Preguntas:
(A) En el texto de origen, resume en pocas líneas el párrafo que empieza con «Nos conocimos en marzo de 1979» y conserva sus datos principales.
(B) Escribe la continuación del texto de origen que recuerda a José Antonio Carro Celada, a partir de su última frase.

Texto de origen:
________________

Eso hacía yo el 29 de julio. Repasé todos esos momentos cuando al llegar a Madrid, el cuatro de agosto, tropecé en Ecclesia con un titular inesperado: «Ha fallecido José Antonio Carro Celada». Bajo el titular, una foto de José Antonio con mi libro Las 100 claves de Juan Pablo II , que habíamos presentado en la Asociación de la Prensa antes de su muerte. Mi primera sensación fue de incredulidad ante una noticia tan brutal. Hoy la muerte de José Antonio me resulta aún inexplicable.

Nos conocimos en marzo de 1979. Él era un veterano periodista que acababa de ser nombrado redactor jefe de Ecclesia . Yo era el más joven y el más inexperto de la redacción. Ambos leoneses: él de Astorga, yo de San Pedro de Trones. Formamos un buen equipo.

Mi mesa estaba junto a la de José Antonio. Descubrimos que compartíamos unas cuantas cosas, además de nuestra patria leonesa, por ejemplo amigos comunes o el nombre de su padre y el mío, Eloy. Fue para mí un maestro en el periodismo y en la vida.

La afición a la música. Él tenía una magnífica colección de vinilos cuando yo empezaba a comprar los primeros LP. Me llevaba mucha delantera: yo estaba en Bach cuando él ya escuchaba a Penderecki. Me recomendaba discos. Me hablaba entusiasmado de las vanguardias -Schoenberg, Messiaen, Ligeti- y yo ponía mucho empeño, pero no lograba pasar de Stravinski. Siempre que nos veíamos hablábamos de ello: su entusiasmo por la música contemporánea y mi incapacidad para comprender las nuevas tendencias. (Mientras escribo estas líneas, escucho el Cuarteto para el fin de los tiempos, una meditación sobre la eternidad inspirada en el Apocalipsis de San Juan. Ya ves, José Antonio: soy obstinado).

A él le debo mi honda relación con León. Creo que hasta entonces me sentía gallego y leonés a partes iguales. Los de la raya hablamos el chapurreado, mezcla de gallego y castellano, y tenemos el corazón partido entre las dos comunidades. Pues bien, José Antonio me ayudó a esclarecer mi identidad: me recomendaba libros que luego encargaba a la librería Pastor: la Historia de León, de Manuel Risco; el Catálogo Monumental de León, de Gómez Moreno; el tomo XVI de la España Sagrada, dedicado a la diócesis de Astorga, del padre Enrique Flórez. Me hizo descubrir a Luis Mateo Díez, Julio Llamazares, Raúl Guerra Garrido... Por él me enteré de la existencia de Antonio B. El Rojo , la novela de Ramiro Pinilla, de la que conseguí un par de ejemplares en la librería Arriba y Castro de Ponferrada. Uno de ellos se lo presté a Luis del Val, pues tenía y tengo la certidumbre de que la historia de ese personaje de la Cabrera de posguerra debería llevarse al cine. Gracias a él descubrí los imperiales de La Bañeza, los canutillos de crema de Astorga, el cocido maragato, la sopa de trucha y hasta las ancas de rana.

________________

Datos proporcionados:
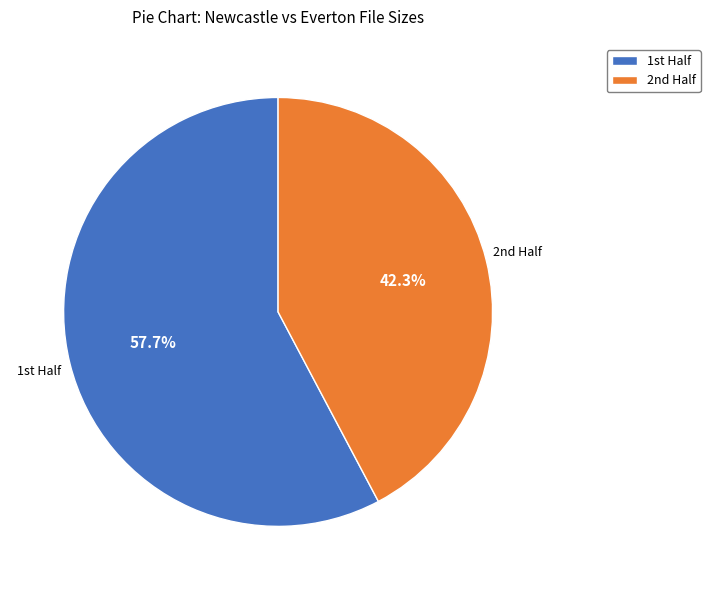

Which slice is the largest?

1st Half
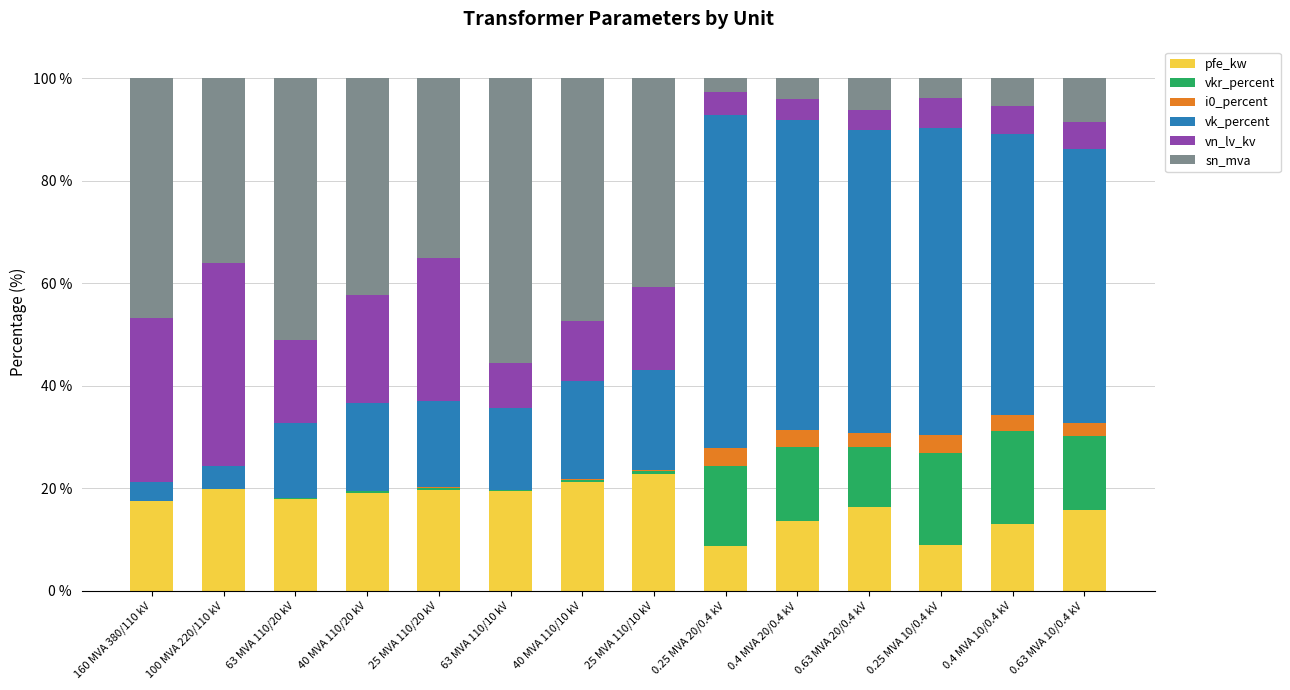

The value of pfe_kw at 0.63 MVA 20/0.4 kV is 22.0. True or false?

False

________________

Lista de respuestas:
(A) Se conocieron en marzo de 1979 en la redacción de Ecclesia. José Antonio Carro Celada era un periodista veterano recién nombrado redactor jefe, y quien escribe era el miembro más joven e inexperto. Ambos eran leoneses, él de Astorga y quien escribe de San Pedro de Trones, y formaron un buen equipo.

(B)
Era un magnífico conversador que sabía de todo pero que no se vanagloriaba de nada. Hablábamos durante horas, a veces tomando unas cervezas a la salida de Ecclesia, en la taberna Andújar o en la cafetería Esquerdo, otras en largas sobremesas en casa de Manuel de Unciti o de Juan María Laboa. Recuerdo en particular nuestras cenas en La Ribera del Miño o en el Asador de Aranda, en compañía de Joaquín Luis Ortega y de Emilio Zuñeda, en las que Joaquín nos deleitaba con las historias de su vida de estudiante en Roma, en los años del neorrealismo.

Pasaba el tiempo. A Joaquín Luis Ortega lo nombraron portavoz de la Conferencia Episcopal Española y Emilio Zuñeda se fue al Ya. José Antonio Carro pasó a ser director de Ecclesia y yo fui su redactor jefe entre 1990 y 1993. Pusimos en marcha proyectos utópicos, como el malogrado Anuario de la Iglesia en España y vivimos algunos momentos complicados en los años oscuros del cardenal Suquía y del nuncio Tagliaferri, que él siempre afrontó con enorme dignidad humana y profesional. Porque además de un magnífico escritor y periodista, era tolerante, generoso y bueno.

De esos años recuerdo la mañana del 25 de marzo de 1992, cuando fuimos a recibir a los mineros de Laciana a la entrada de Madrid. Pienso en aquellos hombres cantando Santa Bárbara bendita junto al Arco de la Victoria y siento aún una sacudida de emoción y de ira.

Dejé Ecclesia ese año, pero seguimos viéndonos. A comienzos de ese mes de julio del año 2005 lo llamé para que presentara mi libro. Se disculpó amablemente: pensaba irse de vacaciones y antes quería dejar preparadas sus colaboraciones para Radio Nacional y la COPE. Pero, me prometió que asistiría al acto. Cumplió su palabra. Ahí lo tienen, con el libro en las manos. Luego nos fuimos a comer a Guisando. Fue una comida entrañable. Nos despedimos en la calle Ortega y Gasset, que se derretía aquel viernes al sol.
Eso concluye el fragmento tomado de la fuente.